::: Fragmento para leer
Con fe, con humildad «sabremos comprender y amar, y el misterio será
para nosotros una enseñanza espléndida, más convincente que cualquier
razonamiento humano».
Y María: «considera la alegría, la
devoción, las lágrimas y la diligencia de esta Señora. Con cuanta solicitud
sirve a su Niño: lo toma en sus brazos, lo envuelve, lo desenvuelve, lo
aprieta, lo abraza, lo adora, lo besa...».
Y José: «testigo silencioso del Misterio»
(san Juan Pablo II). En silencio, contempla la escena en aquella noche
estrellada. Su fe atraviesa las apariencias y penetra hasta lo divino. Era un
hombre justo y bueno al que Dios ha ido preparando. Es el primero en admirar a
Dios hecho hombre. Mientras coge en sus brazos al Niño se le saltan las
lágrimas de emoción. José nos enseña a tener una fe firme, llena de Amor.
Y los ángeles y los pastores lo adoran.
Contemplarlo: llorando y temblando de frío en un establo (se
alegraba interiormente por nuestro remedio como verdadero Redentor). Dios en un
establo, Dios en un pesebre, Dios llorando y temblando de frío, y envuelto en
pañales.
Contemplar la suavidad y misericordia del Salvador que resplandece en esta edad, en la
ternura de sus miembros: extiende sus pies y manos por aquella estrecha cama;
sonríe como niño a su Madre y vuelve sus alegres ojos a mirarla.
José contempla la escena: «El Niño acaba de nacer; su Madre, a falta de
otra cosa le había recostado sobre la paja de un pesebre y, de rodillas, con
las manos juntas y los ojos bajos ante la cuna improvisada, parecía sumida en
un éxtasis de adoración. Cerca también del niño, rumiaban dos animales como
queriendo templar con su aliento el rigor de aquella noche invernal...
::::::
::: Registros proporcionados
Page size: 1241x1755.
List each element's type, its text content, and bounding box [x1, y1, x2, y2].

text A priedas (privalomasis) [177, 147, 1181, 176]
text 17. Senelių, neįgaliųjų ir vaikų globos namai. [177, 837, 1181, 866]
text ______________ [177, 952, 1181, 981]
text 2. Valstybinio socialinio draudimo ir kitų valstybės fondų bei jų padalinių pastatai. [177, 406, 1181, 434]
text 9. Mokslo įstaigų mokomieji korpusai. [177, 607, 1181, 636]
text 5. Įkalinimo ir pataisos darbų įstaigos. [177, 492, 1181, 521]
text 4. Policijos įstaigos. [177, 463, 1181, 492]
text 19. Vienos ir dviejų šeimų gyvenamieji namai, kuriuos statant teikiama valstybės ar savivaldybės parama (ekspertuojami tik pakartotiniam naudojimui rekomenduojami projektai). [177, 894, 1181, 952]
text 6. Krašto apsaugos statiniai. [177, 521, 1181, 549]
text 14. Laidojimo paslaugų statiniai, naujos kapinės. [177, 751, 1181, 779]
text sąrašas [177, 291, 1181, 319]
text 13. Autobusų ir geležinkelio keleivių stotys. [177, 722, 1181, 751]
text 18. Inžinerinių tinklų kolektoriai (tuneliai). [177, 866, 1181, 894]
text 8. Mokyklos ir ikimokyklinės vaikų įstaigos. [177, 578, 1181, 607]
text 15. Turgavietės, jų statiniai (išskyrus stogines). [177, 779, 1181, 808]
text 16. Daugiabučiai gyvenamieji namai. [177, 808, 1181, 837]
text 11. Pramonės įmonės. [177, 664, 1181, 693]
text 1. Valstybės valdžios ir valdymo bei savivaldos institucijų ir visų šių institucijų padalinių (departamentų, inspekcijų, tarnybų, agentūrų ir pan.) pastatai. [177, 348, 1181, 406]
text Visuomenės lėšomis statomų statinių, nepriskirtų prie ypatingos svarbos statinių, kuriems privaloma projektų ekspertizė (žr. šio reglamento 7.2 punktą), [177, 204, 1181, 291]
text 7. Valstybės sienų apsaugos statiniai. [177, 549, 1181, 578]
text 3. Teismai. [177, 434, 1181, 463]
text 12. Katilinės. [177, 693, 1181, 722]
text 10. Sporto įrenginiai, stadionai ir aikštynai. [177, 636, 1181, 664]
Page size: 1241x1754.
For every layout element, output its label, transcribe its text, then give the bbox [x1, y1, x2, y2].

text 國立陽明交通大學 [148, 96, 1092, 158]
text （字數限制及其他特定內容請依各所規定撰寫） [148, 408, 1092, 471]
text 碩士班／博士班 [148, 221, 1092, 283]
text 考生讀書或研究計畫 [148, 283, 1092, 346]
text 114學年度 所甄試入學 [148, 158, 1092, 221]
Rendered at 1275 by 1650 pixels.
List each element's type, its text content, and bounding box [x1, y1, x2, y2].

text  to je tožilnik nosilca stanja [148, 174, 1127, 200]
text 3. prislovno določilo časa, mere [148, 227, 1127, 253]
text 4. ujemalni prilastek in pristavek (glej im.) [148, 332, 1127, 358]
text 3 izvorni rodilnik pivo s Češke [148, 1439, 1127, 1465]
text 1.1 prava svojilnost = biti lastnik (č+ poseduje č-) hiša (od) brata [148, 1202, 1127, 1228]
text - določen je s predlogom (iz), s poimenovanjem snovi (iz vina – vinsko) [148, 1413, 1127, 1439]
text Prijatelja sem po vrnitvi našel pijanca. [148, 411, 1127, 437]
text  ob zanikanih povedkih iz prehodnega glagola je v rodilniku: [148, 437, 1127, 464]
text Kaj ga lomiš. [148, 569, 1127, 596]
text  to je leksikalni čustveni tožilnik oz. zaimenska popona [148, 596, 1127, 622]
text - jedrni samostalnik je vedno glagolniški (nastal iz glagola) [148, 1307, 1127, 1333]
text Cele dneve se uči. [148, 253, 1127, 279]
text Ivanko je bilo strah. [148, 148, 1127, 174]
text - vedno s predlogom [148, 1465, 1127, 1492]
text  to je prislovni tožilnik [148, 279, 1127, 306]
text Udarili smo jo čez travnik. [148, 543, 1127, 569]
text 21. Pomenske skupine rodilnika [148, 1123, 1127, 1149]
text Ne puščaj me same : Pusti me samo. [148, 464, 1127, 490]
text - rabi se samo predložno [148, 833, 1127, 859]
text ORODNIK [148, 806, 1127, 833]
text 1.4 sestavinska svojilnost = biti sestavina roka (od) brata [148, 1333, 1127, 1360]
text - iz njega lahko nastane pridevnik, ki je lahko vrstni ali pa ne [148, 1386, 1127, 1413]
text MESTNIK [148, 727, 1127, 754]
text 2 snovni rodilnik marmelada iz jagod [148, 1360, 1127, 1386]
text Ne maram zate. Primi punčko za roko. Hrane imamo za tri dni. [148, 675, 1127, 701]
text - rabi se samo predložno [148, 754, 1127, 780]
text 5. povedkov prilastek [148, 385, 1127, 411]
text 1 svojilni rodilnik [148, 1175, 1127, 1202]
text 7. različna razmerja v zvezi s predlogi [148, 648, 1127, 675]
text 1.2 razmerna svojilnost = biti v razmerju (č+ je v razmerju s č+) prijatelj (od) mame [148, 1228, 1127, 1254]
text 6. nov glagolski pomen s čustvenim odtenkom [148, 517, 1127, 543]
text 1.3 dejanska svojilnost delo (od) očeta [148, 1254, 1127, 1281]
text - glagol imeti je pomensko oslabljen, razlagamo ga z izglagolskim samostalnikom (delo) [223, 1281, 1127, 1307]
::::::
▶ _Lo que se pide_:
A. Enumera todas las acciones que el fragmento sobre el Nacimiento atribuye a la Señora en su servicio al Niño.
B. Transcribe del fragmento sobre el Nacimiento el tramo que va desde "Con fe, con" hasta "llena de Amor.".
C. Prosigue el fragmento sobre el Nacimiento justo después de la última frase que muestra.

▶ _Resultados_:
A.
- Lo toma en sus brazos
- Lo envuelve
- Lo desenvuelve
- Lo aprieta
- Lo abraza
- Lo adora
- Lo besa

B.
Con fe, con humildad «sabremos comprender y amar, y el misterio será
para nosotros una enseñanza espléndida, más convincente que cualquier
razonamiento humano».
Y María: «considera la alegría, la
devoción, las lágrimas y la diligencia de esta Señora. Con cuanta solicitud
sirve a su Niño: lo toma en sus brazos, lo envuelve, lo desenvuelve, lo
aprieta, lo abraza, lo adora, lo besa...».
Y José: «testigo silencioso del Misterio»
(san Juan Pablo II). En silencio, contempla la escena en aquella noche
estrellada. Su fe atraviesa las apariencias y penetra hasta lo divino. Era un
hombre justo y bueno al que Dios ha ido preparando. Es el primero en admirar a
Dios hecho hombre. Mientras coge en sus brazos al Niño se le saltan las
lágrimas de emoción. José nos enseña a tener una fe firme, llena de Amor.

C.
María, al oír llegar a José, se volvió hacia él y le sonrió. Luego, tomando el
cuerpo minúsculo del niño del fondo del estrecho pesebre, se lo entregó...
Tomando pues
al niño en sus brazos le apretó contra su pecho mientras se le saltaban las
lágrimas de emoción. Luego, temiendo hacerle dañó, sintiéndose indigno de tanto
honor se lo devolvió a María, y se entregaron ambos a una dulce vigilia de
oración y contemplación» (Gasnier, M., Los
silencios de José, p. 92).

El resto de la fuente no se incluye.